START RECORDED DATA
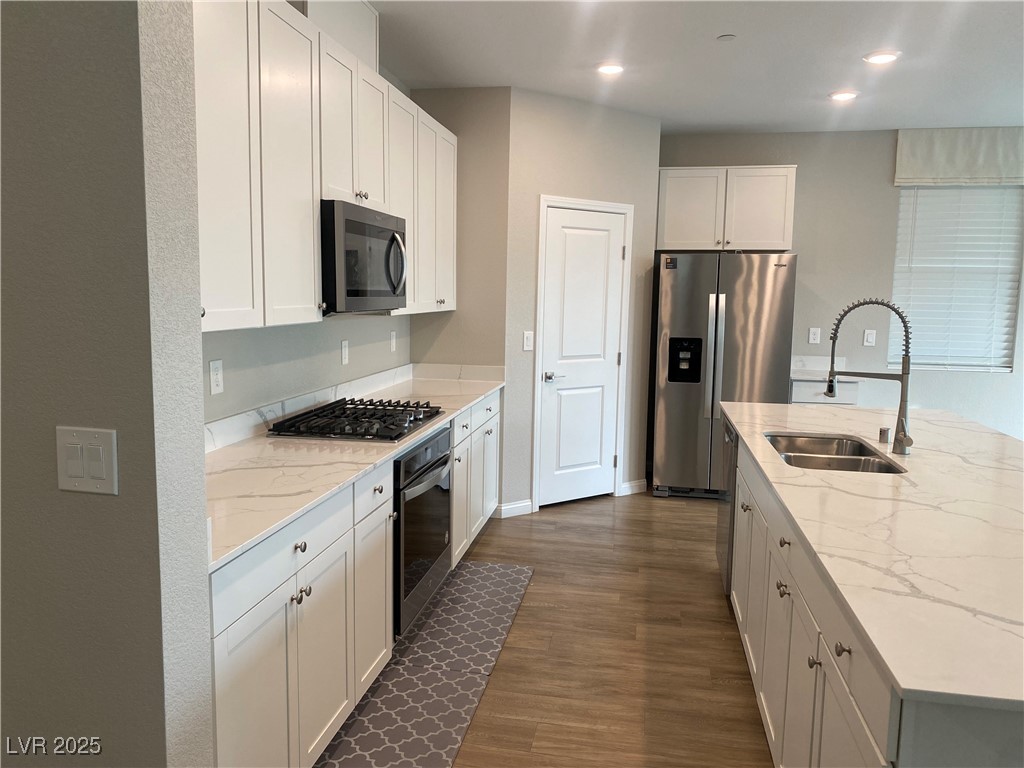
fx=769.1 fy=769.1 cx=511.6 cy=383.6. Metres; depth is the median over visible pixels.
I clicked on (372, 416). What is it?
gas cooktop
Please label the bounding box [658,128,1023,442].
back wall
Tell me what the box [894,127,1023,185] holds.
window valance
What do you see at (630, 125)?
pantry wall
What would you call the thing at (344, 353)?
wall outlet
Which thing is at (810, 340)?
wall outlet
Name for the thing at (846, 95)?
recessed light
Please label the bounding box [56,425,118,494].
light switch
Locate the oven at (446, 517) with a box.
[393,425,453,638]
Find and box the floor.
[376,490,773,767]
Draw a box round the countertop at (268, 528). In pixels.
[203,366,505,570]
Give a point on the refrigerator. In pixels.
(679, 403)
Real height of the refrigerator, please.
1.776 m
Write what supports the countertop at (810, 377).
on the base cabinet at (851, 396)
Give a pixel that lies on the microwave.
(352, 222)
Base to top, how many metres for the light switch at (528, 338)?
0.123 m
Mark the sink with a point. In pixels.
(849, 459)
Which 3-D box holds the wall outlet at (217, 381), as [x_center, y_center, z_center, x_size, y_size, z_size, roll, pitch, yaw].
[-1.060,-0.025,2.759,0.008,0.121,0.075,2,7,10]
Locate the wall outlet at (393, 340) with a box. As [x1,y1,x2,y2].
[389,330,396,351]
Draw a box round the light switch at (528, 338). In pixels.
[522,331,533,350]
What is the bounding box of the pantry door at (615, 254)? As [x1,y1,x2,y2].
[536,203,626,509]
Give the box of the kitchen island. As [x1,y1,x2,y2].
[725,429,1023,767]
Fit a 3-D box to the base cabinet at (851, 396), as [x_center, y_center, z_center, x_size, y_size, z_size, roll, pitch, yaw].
END RECORDED DATA
START RECORDED DATA
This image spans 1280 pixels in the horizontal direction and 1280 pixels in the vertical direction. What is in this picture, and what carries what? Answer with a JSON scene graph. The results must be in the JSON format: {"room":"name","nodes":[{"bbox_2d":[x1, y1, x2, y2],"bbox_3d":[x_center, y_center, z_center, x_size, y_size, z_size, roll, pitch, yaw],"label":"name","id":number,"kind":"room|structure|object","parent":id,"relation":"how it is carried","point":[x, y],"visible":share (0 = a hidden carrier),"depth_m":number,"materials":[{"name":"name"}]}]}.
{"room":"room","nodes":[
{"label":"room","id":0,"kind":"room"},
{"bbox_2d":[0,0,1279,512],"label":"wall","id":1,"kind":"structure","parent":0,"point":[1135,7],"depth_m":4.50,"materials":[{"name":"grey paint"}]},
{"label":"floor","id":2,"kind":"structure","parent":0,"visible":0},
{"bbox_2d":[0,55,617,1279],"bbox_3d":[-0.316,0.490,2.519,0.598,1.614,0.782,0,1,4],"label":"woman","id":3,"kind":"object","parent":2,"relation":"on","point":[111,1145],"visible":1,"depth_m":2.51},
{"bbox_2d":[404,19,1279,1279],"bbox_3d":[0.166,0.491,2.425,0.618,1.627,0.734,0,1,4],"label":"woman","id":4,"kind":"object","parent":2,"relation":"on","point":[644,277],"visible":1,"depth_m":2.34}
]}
END RECORDED DATA
■ YOUR GOAL
The response must hold only the lines above from the line with "Mark the sink with a point. In pixels." through the line with "Fit a 3-D box", each copied exactly, both ends kept.

■ EXERCISE RESULT
Mark the sink with a point. In pixels.
(849, 459)
Which 3-D box holds the wall outlet at (217, 381), as [x_center, y_center, z_center, x_size, y_size, z_size, roll, pitch, yaw].
[-1.060,-0.025,2.759,0.008,0.121,0.075,2,7,10]
Locate the wall outlet at (393, 340) with a box. As [x1,y1,x2,y2].
[389,330,396,351]
Draw a box round the light switch at (528, 338). In pixels.
[522,331,533,350]
What is the bounding box of the pantry door at (615, 254)? As [x1,y1,x2,y2].
[536,203,626,509]
Give the box of the kitchen island. As [x1,y1,x2,y2].
[725,429,1023,767]
Fit a 3-D box to the base cabinet at (851, 396), as [x_center, y_center, z_center, x_size, y_size, z_size, roll, pitch, yaw].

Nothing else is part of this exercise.